Task objective: Among the entries below, find the lines with "mplfinance" and copy them.

Stored data:
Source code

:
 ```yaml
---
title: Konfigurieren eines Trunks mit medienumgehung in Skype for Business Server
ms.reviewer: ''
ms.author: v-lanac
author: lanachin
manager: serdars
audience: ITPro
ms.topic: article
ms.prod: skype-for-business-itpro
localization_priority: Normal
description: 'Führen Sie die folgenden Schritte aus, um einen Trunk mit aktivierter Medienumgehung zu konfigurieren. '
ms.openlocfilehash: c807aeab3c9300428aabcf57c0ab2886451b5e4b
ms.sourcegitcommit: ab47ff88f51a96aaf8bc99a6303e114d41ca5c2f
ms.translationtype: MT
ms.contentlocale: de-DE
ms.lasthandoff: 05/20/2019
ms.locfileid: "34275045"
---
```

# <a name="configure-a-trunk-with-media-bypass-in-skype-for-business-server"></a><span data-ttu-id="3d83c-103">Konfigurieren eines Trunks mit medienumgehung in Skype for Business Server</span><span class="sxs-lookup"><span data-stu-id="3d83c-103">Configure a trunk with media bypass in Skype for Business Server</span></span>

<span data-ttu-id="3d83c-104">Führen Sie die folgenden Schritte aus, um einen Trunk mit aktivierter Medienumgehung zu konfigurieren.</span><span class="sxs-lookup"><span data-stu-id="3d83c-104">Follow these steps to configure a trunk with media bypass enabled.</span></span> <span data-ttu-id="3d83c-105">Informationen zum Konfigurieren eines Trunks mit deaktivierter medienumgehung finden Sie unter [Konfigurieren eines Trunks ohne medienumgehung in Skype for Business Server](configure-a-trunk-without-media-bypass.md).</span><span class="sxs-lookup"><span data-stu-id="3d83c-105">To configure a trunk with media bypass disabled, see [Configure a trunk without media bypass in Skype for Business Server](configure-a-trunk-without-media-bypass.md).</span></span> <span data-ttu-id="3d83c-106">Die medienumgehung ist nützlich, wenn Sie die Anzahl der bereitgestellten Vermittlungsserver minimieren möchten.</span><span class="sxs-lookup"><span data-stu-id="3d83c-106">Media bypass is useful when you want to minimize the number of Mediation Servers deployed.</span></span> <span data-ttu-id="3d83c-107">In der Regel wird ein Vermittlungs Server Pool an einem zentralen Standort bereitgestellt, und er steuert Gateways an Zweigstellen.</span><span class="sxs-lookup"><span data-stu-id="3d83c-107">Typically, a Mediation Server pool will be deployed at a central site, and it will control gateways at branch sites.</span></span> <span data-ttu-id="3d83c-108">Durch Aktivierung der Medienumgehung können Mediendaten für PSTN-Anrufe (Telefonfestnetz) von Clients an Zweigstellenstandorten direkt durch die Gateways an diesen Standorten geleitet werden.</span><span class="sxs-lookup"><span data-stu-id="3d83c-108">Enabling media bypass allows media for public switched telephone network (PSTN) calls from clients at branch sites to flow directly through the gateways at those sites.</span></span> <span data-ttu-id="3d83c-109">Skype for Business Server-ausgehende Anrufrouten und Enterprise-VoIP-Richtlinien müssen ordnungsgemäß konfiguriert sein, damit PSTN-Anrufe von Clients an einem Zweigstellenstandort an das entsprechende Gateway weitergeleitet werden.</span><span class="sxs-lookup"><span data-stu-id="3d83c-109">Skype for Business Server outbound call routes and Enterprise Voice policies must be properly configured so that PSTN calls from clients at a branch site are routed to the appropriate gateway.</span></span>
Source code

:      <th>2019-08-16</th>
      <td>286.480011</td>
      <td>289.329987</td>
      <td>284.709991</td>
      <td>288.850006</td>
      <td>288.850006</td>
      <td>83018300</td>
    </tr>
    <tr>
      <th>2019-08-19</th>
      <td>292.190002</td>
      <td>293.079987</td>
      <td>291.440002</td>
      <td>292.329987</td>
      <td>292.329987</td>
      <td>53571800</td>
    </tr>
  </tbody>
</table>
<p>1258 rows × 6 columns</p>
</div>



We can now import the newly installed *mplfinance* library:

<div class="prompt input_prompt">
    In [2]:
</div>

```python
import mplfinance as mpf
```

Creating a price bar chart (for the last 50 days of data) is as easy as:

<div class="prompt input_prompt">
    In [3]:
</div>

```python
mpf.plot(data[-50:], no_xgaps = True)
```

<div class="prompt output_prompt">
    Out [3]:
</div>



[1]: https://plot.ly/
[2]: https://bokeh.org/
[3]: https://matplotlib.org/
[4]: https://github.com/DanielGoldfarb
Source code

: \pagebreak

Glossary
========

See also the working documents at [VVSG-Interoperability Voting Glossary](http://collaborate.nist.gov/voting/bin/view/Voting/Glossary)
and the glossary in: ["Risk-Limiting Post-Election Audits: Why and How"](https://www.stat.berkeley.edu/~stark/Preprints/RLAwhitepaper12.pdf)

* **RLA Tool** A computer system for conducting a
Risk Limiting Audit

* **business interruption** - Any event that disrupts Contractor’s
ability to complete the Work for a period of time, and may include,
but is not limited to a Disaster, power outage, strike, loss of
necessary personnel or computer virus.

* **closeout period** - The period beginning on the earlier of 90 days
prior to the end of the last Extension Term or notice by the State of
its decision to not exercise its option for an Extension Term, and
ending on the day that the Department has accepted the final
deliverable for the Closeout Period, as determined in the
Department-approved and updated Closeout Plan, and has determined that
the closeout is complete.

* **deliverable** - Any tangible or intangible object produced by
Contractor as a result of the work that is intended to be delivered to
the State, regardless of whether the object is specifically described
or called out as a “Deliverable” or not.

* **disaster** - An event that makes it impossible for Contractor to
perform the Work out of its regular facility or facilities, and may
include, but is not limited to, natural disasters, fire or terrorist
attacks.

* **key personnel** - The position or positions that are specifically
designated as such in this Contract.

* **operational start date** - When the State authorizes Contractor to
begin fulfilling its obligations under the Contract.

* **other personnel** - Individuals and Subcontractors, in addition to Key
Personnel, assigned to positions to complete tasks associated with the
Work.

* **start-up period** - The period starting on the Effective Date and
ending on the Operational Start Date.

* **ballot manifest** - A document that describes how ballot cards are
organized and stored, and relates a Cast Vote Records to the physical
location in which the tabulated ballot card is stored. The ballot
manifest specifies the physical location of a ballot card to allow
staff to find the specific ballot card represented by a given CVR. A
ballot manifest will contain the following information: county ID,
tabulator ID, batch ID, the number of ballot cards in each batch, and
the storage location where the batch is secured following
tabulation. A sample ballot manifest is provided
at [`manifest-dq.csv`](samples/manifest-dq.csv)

Answer to the exercise:
We can now import the newly installed *mplfinance* library:
import mplfinance as mpf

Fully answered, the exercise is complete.